MENÇÃO HONROSA: Gelson
Apresentou-se em Guimarães carregando nos ombros o peso da primeira convocatória para a Seleção Nacional AA. Sempre ligado à corrente, causou desequilíbrios com os seus rasgos no corredor central. No primeiro golo deixou Rúben Ferreira para trás com facilidade e evitou ainda o carrinho de Hernâni antes de atirar para obrigar Douglas a fazer uma defesa apertada. Com a bola colada ao pé direito, cresceu no segundo tempo sendo o mais irrequieto do Sporting antes da reação do Vitória.

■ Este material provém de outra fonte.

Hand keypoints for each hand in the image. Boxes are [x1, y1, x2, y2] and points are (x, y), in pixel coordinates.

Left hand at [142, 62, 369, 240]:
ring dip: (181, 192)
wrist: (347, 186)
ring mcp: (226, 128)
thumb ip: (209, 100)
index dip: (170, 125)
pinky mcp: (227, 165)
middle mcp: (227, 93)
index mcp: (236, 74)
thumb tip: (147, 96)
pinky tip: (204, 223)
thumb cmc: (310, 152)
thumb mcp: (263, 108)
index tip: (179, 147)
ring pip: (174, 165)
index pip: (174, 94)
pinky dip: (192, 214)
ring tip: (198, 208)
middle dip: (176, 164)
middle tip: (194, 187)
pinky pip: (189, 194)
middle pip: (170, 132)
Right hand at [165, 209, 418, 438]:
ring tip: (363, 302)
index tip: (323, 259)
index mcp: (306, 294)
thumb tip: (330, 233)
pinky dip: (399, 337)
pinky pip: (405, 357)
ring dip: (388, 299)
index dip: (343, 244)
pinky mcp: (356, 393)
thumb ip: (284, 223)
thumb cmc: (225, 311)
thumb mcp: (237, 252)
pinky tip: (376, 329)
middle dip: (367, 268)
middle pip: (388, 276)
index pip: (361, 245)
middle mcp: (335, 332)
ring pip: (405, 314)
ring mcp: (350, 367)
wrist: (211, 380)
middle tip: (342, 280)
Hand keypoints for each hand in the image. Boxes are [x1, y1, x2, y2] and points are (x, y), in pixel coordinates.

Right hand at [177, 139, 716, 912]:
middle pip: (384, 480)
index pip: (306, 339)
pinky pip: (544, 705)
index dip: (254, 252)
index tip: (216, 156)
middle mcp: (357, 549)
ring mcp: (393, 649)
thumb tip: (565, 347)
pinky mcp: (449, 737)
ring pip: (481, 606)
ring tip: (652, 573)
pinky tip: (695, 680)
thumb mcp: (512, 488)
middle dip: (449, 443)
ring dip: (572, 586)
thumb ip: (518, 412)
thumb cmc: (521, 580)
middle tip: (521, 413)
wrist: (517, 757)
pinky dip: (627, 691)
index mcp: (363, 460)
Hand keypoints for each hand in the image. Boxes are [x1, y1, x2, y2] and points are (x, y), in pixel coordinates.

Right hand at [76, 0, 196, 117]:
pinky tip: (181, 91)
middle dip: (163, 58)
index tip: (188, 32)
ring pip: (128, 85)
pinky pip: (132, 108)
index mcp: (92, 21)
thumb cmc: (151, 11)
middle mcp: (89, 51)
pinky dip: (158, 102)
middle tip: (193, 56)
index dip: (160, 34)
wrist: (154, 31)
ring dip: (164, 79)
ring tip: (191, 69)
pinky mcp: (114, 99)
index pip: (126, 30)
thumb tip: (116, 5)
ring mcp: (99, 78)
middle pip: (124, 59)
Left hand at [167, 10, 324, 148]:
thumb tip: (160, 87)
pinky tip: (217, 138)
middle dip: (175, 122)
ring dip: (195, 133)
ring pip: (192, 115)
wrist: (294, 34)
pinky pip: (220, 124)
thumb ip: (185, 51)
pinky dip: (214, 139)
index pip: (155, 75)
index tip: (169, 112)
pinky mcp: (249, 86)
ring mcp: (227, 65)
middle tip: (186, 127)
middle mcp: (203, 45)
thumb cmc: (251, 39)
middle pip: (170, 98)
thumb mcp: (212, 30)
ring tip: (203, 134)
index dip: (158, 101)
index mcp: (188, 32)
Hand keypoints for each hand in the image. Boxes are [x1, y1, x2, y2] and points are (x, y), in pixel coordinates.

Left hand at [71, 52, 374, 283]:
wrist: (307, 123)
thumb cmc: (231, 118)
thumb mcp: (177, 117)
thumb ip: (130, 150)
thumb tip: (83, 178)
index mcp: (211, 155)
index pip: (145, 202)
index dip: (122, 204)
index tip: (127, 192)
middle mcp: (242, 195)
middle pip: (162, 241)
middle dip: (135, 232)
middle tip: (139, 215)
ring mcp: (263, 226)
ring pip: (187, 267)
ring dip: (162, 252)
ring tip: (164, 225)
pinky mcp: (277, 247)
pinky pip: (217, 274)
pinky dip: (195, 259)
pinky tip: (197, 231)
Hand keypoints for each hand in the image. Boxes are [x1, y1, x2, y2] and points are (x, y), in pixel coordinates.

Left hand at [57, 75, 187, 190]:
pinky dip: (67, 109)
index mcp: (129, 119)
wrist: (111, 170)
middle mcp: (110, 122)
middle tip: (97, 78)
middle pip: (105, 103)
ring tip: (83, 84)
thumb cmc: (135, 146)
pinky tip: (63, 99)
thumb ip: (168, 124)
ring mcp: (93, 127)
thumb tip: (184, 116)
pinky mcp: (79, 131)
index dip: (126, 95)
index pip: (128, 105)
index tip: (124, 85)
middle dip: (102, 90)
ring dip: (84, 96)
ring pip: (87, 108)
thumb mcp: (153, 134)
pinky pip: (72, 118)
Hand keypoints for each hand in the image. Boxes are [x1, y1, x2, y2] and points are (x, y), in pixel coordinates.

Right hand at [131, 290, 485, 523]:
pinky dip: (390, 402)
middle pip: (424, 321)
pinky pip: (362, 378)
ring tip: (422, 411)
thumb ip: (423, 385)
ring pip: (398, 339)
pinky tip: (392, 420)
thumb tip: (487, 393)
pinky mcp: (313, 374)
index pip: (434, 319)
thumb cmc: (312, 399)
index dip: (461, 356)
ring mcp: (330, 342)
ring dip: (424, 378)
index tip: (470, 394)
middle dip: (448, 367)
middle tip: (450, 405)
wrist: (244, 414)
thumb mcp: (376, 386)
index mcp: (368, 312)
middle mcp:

MOMENTO: golo de Soares (89’)
Pressing final do Vitória, D. Afonso Henriques incendiado e Marega uma vez mais na história ao conseguir a falta que dá origem ao último golo do encontro. Livre cobrado por Raphinha, Soares ganhou de cabeça ao segundo poste batendo Rui Patrício pela terceira vez e carimbando o resultado final num lance em que a crença do atacante foi determinante para cabecear para o fundo das redes.
NEGATIVO: Douglas
Se no segundo golo sofrido a saída é completamente extemporânea e dá o golo de bandeja a Coates, o guardião brasileiro fica ainda pior na fotografia no terceiro golo dos leões. Elias encheu o pé na meia-lua, mas o remate esteve longe de sair explosivo e foi à figura do guarda-redes. Douglas fez-se ao lance de forma pouco ortodoxa, fez mal os cálculos e acabou por deixar escapar o esférico para dentro da baliza. O experiente guarda-redes tem culpa direta e grosseira em dois dos golos dos leões.
OUTROS DESTAQUES
Coates
Começou com uma falta sobre Soares, adivinhando-se uma noite difícil para o central do Sporting. Contudo, o uruguaio acertou na marcação e ganhou confiança para o duelo com Soares. Ganhou os lances tranquilamente e acentuou a incapacidade para o V. Guimarães construir jogo. Foi ao ataque marcar de cabeça, já é o terceiro golo da época, com o golpe de cabeça aos 41 minutos.
Soares
Esforço inglório no centro do ataque do V. Guimarães. Lutou muito com os centrais adversários, fugiu do seu raio de ação tentando ganhar espaço nos corredores laterais, mas quase sempre sem sucesso. Muito suor e muita disputas de bola que tiveram a devida recompensado no penúltimo minuto do encontro com o golo da igualdade.
Bryan Ruiz
Técnica apurada, capacidade acima da média, esteve muito ativo na melhor fase do Sporting, com o pé esquerdo a fazer o jogo da equipa de Jorge Jesus fluir. Fez vários lançamentos perigosos a rasgar a defesa do V. Guimarães e bate o canto que dá origem ao golo de Coates, o segundo dos leões.
João Aurélio
Bernard foi aposta para contraria o domínio do Sporting na primeira parte, mas foi João Aurélio a saltar do banco para mexer com o jogo do Vitória. Auxiliou Bruno Gaspar na direita, foi importante a equilibrar forças no meio campo e está no cruzamento para o segundo golo de Marega. Extremamente útil o médio.